What is required
Reproduce exactly the line with "ring dip: (230, 245)" and the lines after it. Stop at the last line of the data and include nothing else.

(Material to process Opens)

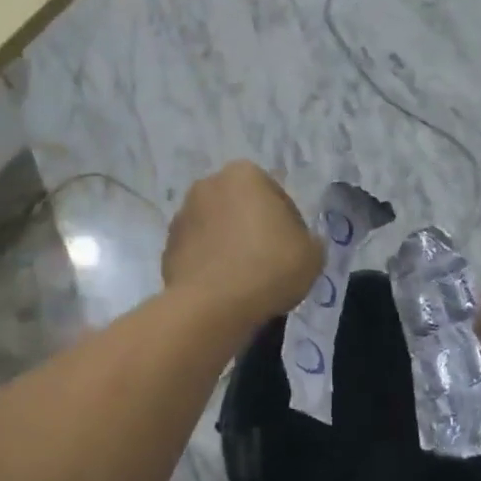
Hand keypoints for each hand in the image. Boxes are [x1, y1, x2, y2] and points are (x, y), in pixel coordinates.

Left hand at [163, 162, 322, 326]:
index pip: (277, 197)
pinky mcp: (167, 247)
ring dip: (230, 245)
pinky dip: (210, 264)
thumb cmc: (269, 267)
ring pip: (218, 229)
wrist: (212, 306)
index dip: (290, 226)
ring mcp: (183, 215)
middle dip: (254, 229)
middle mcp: (208, 184)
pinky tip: (224, 289)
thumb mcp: (312, 254)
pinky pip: (198, 252)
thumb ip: (310, 240)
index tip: (294, 251)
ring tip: (246, 280)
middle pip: (242, 208)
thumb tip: (301, 243)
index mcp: (244, 174)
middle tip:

(Material to process Closes)

Answer to the problem
ring dip: (230, 245)
pinky dip: (210, 264)
thumb cmc: (269, 267)
ring pip: (218, 229)
wrist: (212, 306)
index dip: (290, 226)
ring mcp: (183, 215)
middle dip: (254, 229)
middle mcp: (208, 184)
pinky tip: (224, 289)
thumb mcp: (312, 254)
pinky pip: (198, 252)
thumb ip: (310, 240)
index tip: (294, 251)
ring tip: (246, 280)
middle pip: (242, 208)
thumb tip: (301, 243)
index mcp: (244, 174)
middle tip:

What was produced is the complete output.